--- SOURCE MATERIAL ---

+===+

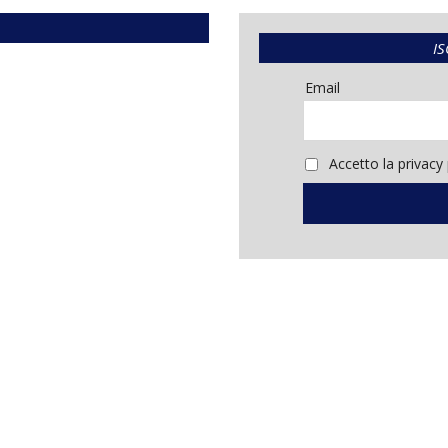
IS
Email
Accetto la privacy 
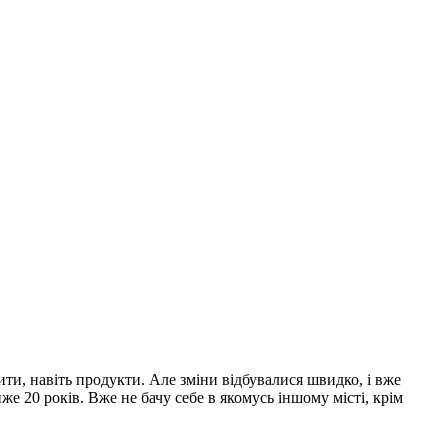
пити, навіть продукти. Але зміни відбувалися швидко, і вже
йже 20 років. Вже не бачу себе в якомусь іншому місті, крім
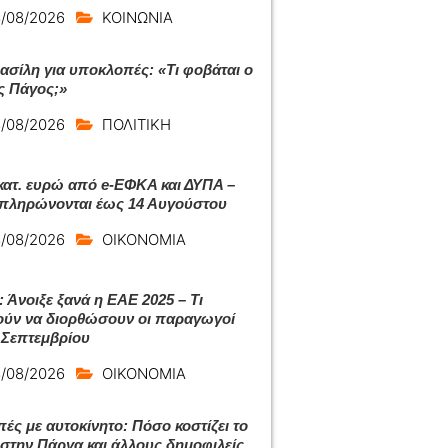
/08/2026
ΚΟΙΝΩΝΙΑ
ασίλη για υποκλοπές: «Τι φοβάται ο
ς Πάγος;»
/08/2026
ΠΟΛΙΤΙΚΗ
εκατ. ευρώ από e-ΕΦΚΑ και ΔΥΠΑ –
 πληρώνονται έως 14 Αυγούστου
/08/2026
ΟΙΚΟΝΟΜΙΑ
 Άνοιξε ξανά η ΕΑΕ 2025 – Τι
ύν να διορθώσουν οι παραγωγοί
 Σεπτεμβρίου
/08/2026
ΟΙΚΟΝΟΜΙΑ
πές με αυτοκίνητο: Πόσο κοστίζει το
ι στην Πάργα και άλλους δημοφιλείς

+===+

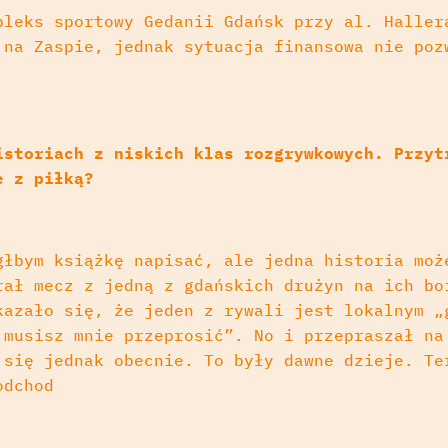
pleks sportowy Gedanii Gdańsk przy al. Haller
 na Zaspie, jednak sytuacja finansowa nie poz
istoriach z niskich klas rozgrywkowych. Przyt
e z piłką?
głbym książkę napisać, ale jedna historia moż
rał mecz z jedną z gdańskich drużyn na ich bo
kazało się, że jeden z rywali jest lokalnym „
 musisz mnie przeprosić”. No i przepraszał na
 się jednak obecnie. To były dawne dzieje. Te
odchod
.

+===+

--- EXERCISE ---
For this exercise, repeat exactly the lines of the data above from the one with "εκατ. ευρώ από e-ΕΦΚΑ και ΔΥΠΑ –" down to the one with "ι στην Πάργα και άλλους δημοφιλείς", both end lines included.

--- ANSWER TO THIS EXERCISE ---
εκατ. ευρώ από e-ΕΦΚΑ και ΔΥΠΑ –
 πληρώνονται έως 14 Αυγούστου
/08/2026
ΟΙΚΟΝΟΜΙΑ
 Άνοιξε ξανά η ΕΑΕ 2025 – Τι
ύν να διορθώσουν οι παραγωγοί
 Σεπτεμβρίου
/08/2026
ΟΙΚΟΝΟΜΙΑ
πές με αυτοκίνητο: Πόσο κοστίζει το
ι στην Πάργα και άλλους δημοφιλείς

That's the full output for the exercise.